In order to properly evaluate the predictions, we need to invert the scaling to turn them back in the desired range of values.

In [19]:
# Inverse transform the predictions and actual test values
y_pred = y_scaler.inverse_transform(y_pred.reshape(-1, 1)).flatten()
y_test = y_scaler.inverse_transform(y_test.reshape(-1, 1)).flatten()

In [20]:
y_pred

array([1.33793049, 1.70539285, 4.89782447, ..., 1.52231426, 3.23168107,
       4.39613392])

In [21]:
y_test

array([1., 1., 5., ..., 1., 1., 4.])

Moreover, we notice that some values are less than 1 and more than 5, so we clip them in 1-5 range.

In [22]:
# Clip predictions to stay within the 1-5 range
y_pred_original_clipped = np.clip(y_pred, 1, 5)

In [23]:
y_pred_original_clipped

array([1.33793049, 1.70539285, 4.89782447, ..., 1.52231426, 3.23168107,
       4.39613392])

### Evalutation
After we have made some predictions, we can evaluate our model using the Mean Squared Error for regression tasks.

In [24]:
# Evaluate the model using mean squared error
mse = mean_squared_error(y_test, y_pred_original_clipped)
print(f"Mean Squared Error: {mse}")

Mean Squared Error: 1.3157371740238468


We also print some prediction examples, along with the true value and the review content.
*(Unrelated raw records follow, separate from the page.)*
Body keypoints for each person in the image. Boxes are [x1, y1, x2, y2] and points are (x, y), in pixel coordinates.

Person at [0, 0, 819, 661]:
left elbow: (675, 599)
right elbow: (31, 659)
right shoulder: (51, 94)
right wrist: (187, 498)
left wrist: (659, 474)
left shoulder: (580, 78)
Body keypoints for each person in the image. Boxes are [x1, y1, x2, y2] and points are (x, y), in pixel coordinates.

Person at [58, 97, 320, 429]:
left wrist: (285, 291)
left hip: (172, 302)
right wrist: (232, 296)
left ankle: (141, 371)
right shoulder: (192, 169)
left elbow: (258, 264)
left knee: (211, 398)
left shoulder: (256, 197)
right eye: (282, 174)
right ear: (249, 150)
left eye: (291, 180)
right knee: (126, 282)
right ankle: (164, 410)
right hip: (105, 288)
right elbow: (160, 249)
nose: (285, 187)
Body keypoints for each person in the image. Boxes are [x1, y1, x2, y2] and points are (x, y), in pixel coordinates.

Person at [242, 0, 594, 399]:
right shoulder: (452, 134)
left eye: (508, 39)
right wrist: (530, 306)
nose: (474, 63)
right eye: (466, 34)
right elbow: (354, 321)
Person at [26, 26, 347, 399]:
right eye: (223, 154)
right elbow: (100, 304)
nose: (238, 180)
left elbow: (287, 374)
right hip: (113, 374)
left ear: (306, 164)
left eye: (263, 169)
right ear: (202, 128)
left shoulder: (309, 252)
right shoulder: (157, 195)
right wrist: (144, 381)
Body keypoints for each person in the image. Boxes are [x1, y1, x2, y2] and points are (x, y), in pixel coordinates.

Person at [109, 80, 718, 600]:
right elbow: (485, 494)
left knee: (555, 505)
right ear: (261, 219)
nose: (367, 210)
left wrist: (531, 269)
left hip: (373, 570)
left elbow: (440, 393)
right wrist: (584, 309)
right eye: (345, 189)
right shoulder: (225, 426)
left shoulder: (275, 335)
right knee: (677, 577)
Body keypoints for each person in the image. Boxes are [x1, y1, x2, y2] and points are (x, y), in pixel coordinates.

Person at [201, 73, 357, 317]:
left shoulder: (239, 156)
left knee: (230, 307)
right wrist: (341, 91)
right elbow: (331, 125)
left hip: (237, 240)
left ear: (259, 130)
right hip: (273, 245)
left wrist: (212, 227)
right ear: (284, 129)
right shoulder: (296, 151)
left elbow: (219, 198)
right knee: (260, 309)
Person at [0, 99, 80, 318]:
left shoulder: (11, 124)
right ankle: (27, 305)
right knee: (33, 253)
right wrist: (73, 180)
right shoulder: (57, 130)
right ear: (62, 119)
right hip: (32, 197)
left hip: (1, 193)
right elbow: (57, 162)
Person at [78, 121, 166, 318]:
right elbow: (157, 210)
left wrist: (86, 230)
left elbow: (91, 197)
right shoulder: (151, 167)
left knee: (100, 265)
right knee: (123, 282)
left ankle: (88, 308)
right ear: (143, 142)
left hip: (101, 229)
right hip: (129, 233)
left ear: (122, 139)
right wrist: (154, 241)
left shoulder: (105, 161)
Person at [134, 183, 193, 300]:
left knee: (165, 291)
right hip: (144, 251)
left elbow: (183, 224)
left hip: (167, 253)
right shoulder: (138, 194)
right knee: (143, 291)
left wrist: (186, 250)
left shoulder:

We can see that the model performance is satisfying.

In [25]:
# Print some prediction examples along with review content
print("\nExample predictions:")
for i in range(10, 30):
    print(f"Review {i+1}:")
    print(f"Content: {df['content_cleaned'][test_idx[i]]}")
    print(f"Predicted score = {y_pred_original_clipped[i]:.2f}, Actual score = {y_test[i]:.2f}\n")


Example predictions:
Review 11:
Content: it takes like 2 3 minute to open the app that really freaks me out please do something
Predicted score = 2.29, Actual score = 5.00

Review 12:
Content: wh0 does not love netflix the nest shows and movies are on there the on problem is that you pay for about everything you need to pay for more than 1 person to download stuff and you need to pay for more than 1 person to be able to watch
Predicted score = 3.11, Actual score = 4.00

Review 13:
Content: why has my app changed side i used to scroll from right to left and now it is reversed i know it is tiny bug but ui bugs are the worse
Predicted score = 1.66, Actual score = 1.00

Review 14:
Content: it is awesome to wear that you can use so many pictures now i love the updates and also they are putting brand new movies on it and i love it is so amazing how you can just watch a brand new movie on your phone
Predicted score = 4.83, Actual score = 5.00

Review 15:
Content: the resolution paired with m

### Saving the model

In the end, we save our model, along with the vectorizer and the scalers we used for future use.

In [27]:
# Saving the model
import joblib

# Save the vectorizer
joblib.dump(cbow, 'vectorizer.pkl')

# Save the model and scalers as well
joblib.dump(model, 'model.pkl')
joblib.dump(y_scaler, 'minmax_scaler.pkl')

print("Model and scalers saved successfully.")

Model and scalers saved successfully.